Program dużo się nie zmienił, z tego co zauważyłam, wypadł jeden skecz który widziałam na premierze. Całość jest taka sama, niezmiennie na wysokim poziomie, tylko teraz bardziej ograne, przećwiczone (no może poza pointą do „Przesłuchania”, która chyba 5 czy 6 z kolei dalej nie jest pointą). Klimat zbrodni i śledztwa dalej porusza publiczność. Szkoda tylko tych Bogu ducha winnych ludzi, którzy pierwszy raz będą na programie Szarpaniny usiedli w pierwszym rzędzie i zostali ochlapani pomidorem w „Przemycie”. Na uwagę w programie niezmiennie zasługuje końcówka podczas której artyści pokazują wpadki które mogą się stać podczas występu albo pomysły jakie mieli na teksty w tym programie. Szpaq spadający ze sceny cały czas potrafi mnie przestraszyć. Na bis zapowiedź nowego programu, już się nie mogę doczekać premiery bo zapowiada się całkiem nieźle.

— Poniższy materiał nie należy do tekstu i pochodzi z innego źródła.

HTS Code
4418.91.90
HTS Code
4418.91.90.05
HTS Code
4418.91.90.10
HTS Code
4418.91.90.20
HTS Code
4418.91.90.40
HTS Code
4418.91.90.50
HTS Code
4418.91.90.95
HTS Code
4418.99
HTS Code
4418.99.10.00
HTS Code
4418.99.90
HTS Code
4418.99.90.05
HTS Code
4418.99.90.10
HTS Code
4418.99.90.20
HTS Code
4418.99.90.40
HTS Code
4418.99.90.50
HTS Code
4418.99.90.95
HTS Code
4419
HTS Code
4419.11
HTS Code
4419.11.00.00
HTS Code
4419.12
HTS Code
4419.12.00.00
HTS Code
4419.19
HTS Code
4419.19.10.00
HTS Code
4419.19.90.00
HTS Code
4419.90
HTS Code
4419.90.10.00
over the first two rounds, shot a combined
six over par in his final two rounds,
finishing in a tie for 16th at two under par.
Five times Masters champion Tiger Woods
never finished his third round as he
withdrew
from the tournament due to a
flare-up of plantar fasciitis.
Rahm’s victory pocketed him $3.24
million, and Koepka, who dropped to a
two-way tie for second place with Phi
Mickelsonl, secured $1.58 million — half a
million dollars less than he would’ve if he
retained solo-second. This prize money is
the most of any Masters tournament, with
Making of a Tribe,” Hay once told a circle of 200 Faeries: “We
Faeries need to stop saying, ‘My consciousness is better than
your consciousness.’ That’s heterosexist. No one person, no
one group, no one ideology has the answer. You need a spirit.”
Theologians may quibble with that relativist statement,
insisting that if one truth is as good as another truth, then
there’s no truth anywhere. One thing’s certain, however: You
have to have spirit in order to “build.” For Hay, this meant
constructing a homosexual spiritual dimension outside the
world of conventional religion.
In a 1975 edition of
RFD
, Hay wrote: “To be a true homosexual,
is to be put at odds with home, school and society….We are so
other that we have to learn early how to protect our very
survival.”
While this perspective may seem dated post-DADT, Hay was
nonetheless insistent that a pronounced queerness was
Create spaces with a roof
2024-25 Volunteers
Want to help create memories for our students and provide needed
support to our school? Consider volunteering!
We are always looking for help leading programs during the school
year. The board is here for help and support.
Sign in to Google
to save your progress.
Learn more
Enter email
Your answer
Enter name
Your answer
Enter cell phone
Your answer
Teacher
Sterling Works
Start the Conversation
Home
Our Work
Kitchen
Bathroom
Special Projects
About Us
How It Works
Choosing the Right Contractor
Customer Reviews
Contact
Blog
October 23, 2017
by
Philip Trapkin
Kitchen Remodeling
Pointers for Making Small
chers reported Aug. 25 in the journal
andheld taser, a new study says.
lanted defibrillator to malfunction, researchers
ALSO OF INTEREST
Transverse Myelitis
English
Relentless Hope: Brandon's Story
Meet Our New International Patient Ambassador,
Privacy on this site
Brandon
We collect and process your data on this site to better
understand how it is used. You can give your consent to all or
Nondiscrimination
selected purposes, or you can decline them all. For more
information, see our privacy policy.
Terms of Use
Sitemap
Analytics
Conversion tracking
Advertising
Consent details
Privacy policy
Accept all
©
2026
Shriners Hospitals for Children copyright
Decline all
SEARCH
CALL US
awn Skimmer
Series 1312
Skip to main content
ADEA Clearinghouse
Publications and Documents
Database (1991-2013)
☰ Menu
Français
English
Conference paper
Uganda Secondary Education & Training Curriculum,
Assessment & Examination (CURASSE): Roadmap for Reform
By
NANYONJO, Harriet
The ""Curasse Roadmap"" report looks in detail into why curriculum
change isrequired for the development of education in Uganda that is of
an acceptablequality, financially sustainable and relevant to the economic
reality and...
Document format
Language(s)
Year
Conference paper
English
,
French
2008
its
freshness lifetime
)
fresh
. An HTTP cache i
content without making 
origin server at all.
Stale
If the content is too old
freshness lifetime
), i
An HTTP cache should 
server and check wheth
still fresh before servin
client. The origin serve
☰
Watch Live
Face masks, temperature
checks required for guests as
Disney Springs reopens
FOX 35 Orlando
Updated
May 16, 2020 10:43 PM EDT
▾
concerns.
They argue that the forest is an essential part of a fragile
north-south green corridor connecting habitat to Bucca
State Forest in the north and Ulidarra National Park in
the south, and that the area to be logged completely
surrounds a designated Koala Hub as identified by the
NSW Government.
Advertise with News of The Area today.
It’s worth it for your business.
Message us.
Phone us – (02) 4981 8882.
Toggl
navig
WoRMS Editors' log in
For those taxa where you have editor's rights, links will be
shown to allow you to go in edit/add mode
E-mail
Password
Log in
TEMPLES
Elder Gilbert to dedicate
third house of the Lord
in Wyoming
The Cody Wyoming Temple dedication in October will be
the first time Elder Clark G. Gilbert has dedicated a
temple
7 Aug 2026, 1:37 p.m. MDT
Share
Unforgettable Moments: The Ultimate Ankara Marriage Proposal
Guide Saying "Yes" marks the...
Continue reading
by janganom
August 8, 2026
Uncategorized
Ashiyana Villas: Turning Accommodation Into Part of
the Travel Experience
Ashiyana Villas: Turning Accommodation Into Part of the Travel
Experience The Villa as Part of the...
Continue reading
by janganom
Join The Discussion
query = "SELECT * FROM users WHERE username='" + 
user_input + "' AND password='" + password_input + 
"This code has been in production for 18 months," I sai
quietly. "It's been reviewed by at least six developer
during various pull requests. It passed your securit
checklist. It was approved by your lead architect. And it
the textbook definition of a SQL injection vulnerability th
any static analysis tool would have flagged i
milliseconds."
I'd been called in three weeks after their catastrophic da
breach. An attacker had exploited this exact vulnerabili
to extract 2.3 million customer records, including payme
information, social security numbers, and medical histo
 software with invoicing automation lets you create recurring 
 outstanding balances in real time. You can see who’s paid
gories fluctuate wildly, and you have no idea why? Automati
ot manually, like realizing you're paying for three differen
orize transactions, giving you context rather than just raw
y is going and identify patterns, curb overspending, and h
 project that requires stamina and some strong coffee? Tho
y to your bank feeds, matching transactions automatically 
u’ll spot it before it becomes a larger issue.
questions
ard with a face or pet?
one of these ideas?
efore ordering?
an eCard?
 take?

Przyjezdną gwiazdą pierwszego dnia SZPAKa był kabaret Jurki z Zielonej Góry. 2/3 tego kabaretu było już na festiwalu w zeszłym roku, Przemek jako konferansjer a Znany Wojtek jako juror, w tym roku wraz z Marylką powrócili ze swoim programem „Album Rodzinny” , poprzednio gdy widziałam Jurki miałam do czynienia z programem granym przez samych panów „Po męskiej stronie” toteż perspektywa zobaczenia kabaretu w pełnym składzie była dla mnie czymś nowym.  Niestety, muszę przyznać, że ten „męski” program bardziej przypadł mi do gustu, chociaż może to kwestia miejsca bo nie spotkałam jeszcze fajniejszego miejsca do grania niż piwnica TPS w Stargardzie. Chociaż generalnie nie było źle, było tak typowo po zielonogórsku, spokojnie, delikatnie, trochę stereotypowo.  Bo było o typowej polskiej rodzinie, o poszukiwaniu pracy, o kochankach w sumie sympatycznie, bez fajerwerków. Na bis wyproszony przez Grześka z Szarpaniny „Jaruzelski”, który jak zwykle jak się zaczął tak nie mógł się skończyć.
A kiedy wreszcie się skończył to wraz z nim zakończył się pierwszy dzień IV SZPAKa, wszyscy zbierali za sceną swoje rekwizyty, dojadali te rekwizyty które dało się zjeść i wyruszyli do domu/na imprezę, oczekiwać kolejnych dni festiwalu.